WASHINGTON (June 29, 2016) — Volkswagen A.G.'s decision to violate U.S. emissions rules on 2-liter diesel vehicles, a cornerstone of its vehicle lineup, will cost the company more than $15 billion under far-reaching settlements with car owners, the federal government and dozens of states.
Included in the settlements, announced by U.S. officials on June 28, is up to $10 billion for customer buybacks, early lease terminations and customer restitution payments, according to a summary filed in U.S. District Court in San Francisco, which is overseeing the VW litigation.
Under pressure from the U.S. Environmental Protection Agency (EPA), the auto maker admitted in September that it had rigged 2.0-liter diesels with software to mask harmful nitrogen oxide emissions during U.S. government lab tests since the 2009 model year, affecting some 500,000 vehicles stateside.
The Germany-based auto company later admitted that about 11 million vehicles worldwide had the illegal “defeat device” software, plunging it into an epic scandal that has tanked its stock price and put the company under siege from angry shareholders, regulators, customers and dealers.
Following what Deputy U.S. Attorney General Sally Yates called “one of the most flagrant violations of environmental and consumer laws in our country's history,” each owner of an affected diesel will get the repurchase price of their vehicle plus $5,100-$10,000 depending on the model and year.

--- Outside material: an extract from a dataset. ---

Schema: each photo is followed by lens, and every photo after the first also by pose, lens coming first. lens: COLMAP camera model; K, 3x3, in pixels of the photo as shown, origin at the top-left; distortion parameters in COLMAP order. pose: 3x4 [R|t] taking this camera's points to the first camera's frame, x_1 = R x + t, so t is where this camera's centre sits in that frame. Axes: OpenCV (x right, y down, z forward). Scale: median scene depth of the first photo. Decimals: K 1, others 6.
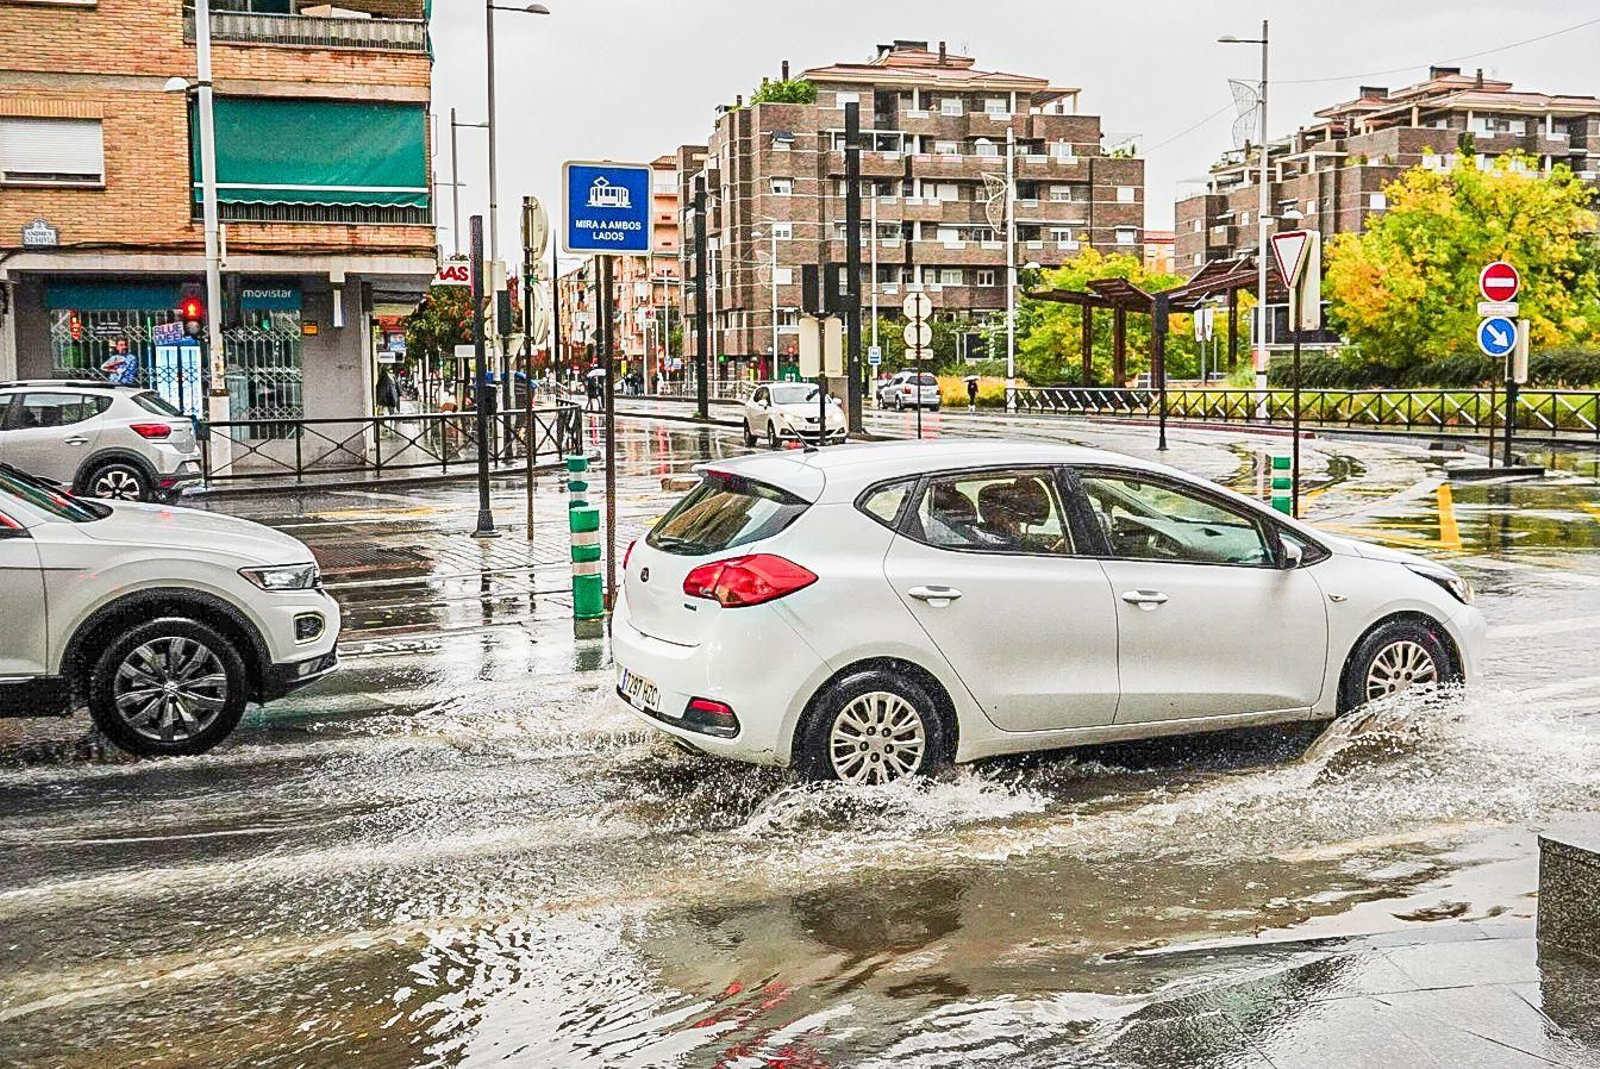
lens RADIAL K [[3285.2, 0, 800.0], [0, 3285.2, 534.5], [0, 0, 1]] dist [0.034149, 0.341887]
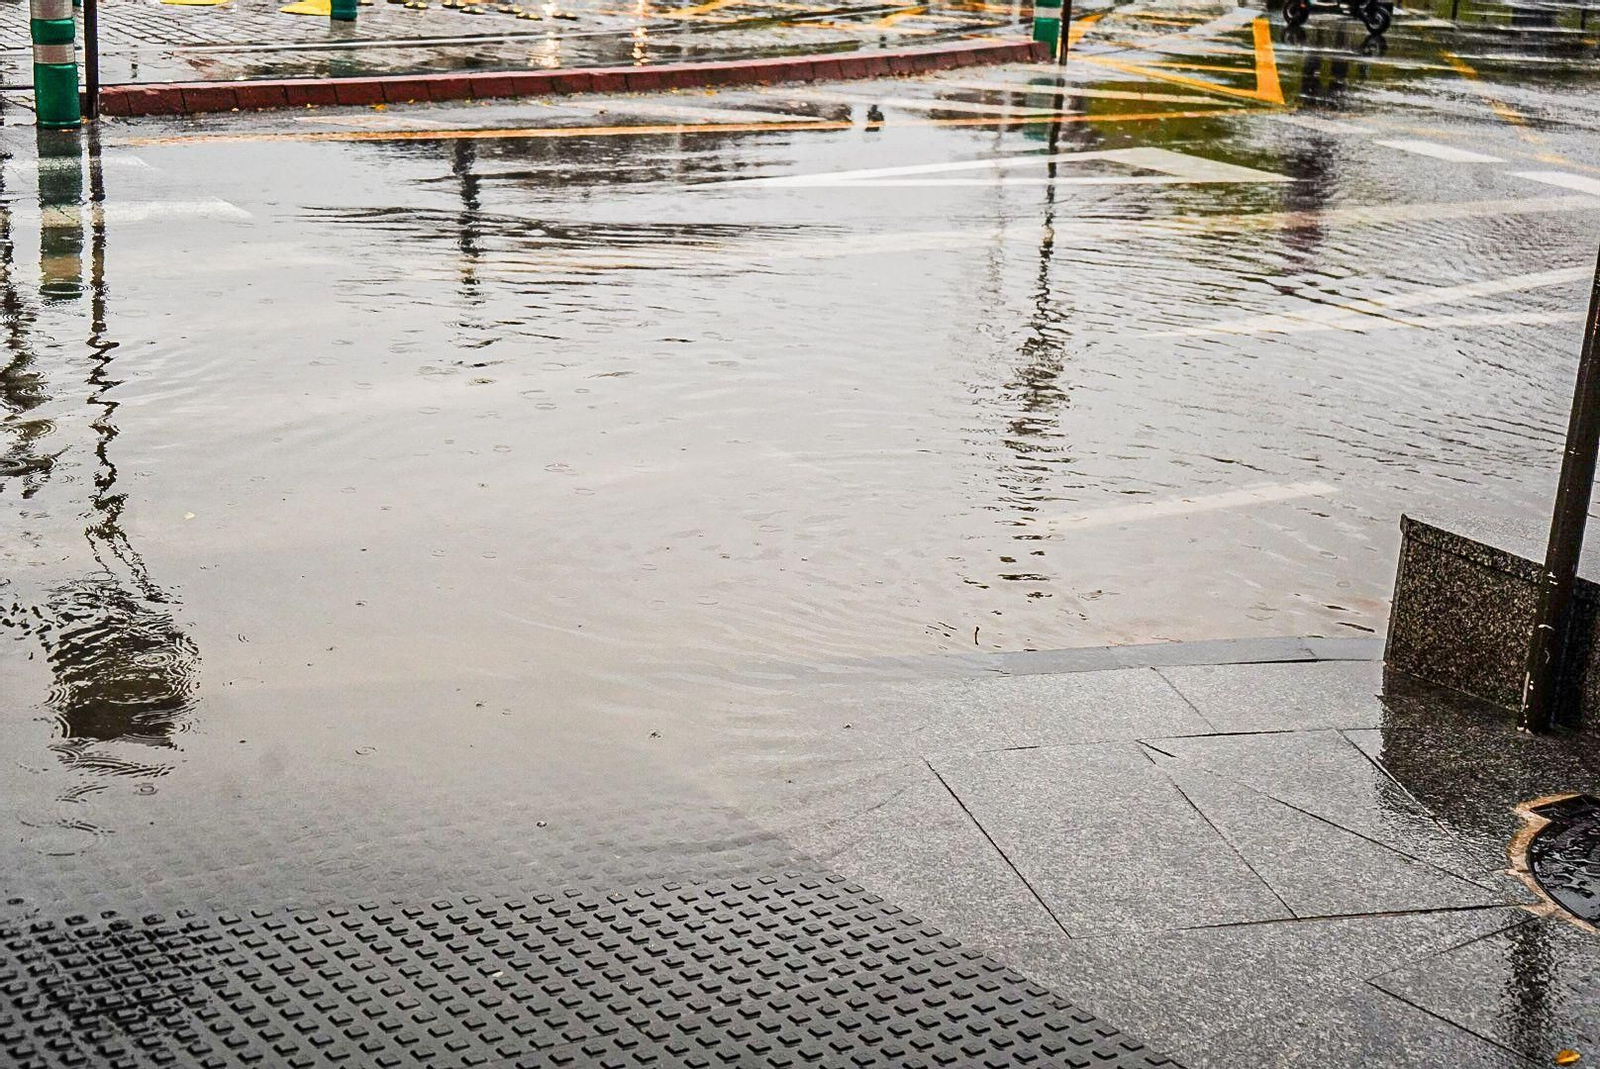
lens RADIAL K [[3285.2, 0, 800.0], [0, 3285.2, 534.5], [0, 0, 1]] dist [0.034149, 0.341887]
pose [[0.995101, 0.044435, 0.088317, 0.040744], [-0.055416, 0.990475, 0.126047, 0.016716], [-0.081875, -0.130323, 0.988085, 0.337021]]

Owners eligible for compensation can also wait and see if VW comes up with a repair for the diesel engines, pending regulator approval. Owners choosing a fix will also receive the $5,100-$10,000 payout.
Total compensation for owners who choose the buyback ranges from a low of about $12,500 to a high of about $44,000, U.S. officials said. The amounts include the buyback values based on pre-scandal “clean” trade-in values according to the National Automobile Dealers Association and the lump sum payouts.
Lessees who terminate their leases early will receive about half of what an eligible owner would receive for an equivalent vehicle. Owners with loans that exceed their vehicles' value selecting a buyback may be eligible for loan forgiveness, as well.
In addition, VW will contribute $2.7 billion in a trust to fund environmental programs nationwide to reduce nitrogen oxide emissions. VW also is required to spend $2 billion to “promote” the market for battery-electric or hydrogen fuel cell vehicles, in addition to what the company has already earmarked for investment in alternative-fuel technologies, according to the summary.
Eligible projects under the clean car fund could include installing public charging stations or electric car education campaigns.
“Using the power of the Clean Air Act, we're getting VW's vehicles off the road and we're reducing harmful pollution in our air...that never should have been emitted in the first place,” EPA Administrator Gina McCarthy said.
VW also reached a separate settlement with at least 44 U.S. states, the District of Columbia and Puerto Rico that will cost at least $600 million.
The settlements come after months of intense negotiations overseen by former FBI Director Robert Mueller among Volkswagen, U.S. officials and attorneys representing owners of the affected VW diesels. Parts of the agreement were leaked to the media last week.
The deals announced June 28 represent a partial settlement of the U.S. government's diesel claims against VW. The company still faces potentially billions of dollars more in civil penalties from the EPA under the Clean Air Act, injunctive relief and the outcome of the Justice Department's criminal probe into VW, a U.S. official said after the press conference.
If VW and the government fail to reach a settlement for civil penalties under the Clean Air Act, Judge Charles Breyer could order a penalty establishing monetary fines that take into consideration the economic benefit that VW gained by violating the law, according to a U.S. official.
Members of the public may comment on the proposed settlements after the documents are filed in federal court. A preliminary hearing to approve the consumer class-action settlement is scheduled for July 26. A consumer website has been established to handle the settlement at www.vwcourtsettlement.com.
After receiving final approval from the court, VW could begin the buyback and compensation program as early as this fall.
The $10.03 billion set aside for buybacks and cash payouts for owners represents the maximum VW will pay to owners of the 2.0-liter vehicles under the deal.
The terms require VW to buyback or otherwise repair at least 85 percent of the 475,000 affected 2.0-liter diesels by June 30, 2019. If VW fails to do so, the company must contribute an additional $85 million for each percentage point it falls short of the 85 percent threshold to the $2.7 environmental remediation trust, according to a U.S. official.
Handling of the buybacks by VW and dealers will be subject to special oversight by a court-approved claims supervisor. Consumers who are unhappy with the process can report problems to a claims review committee, according to the deal.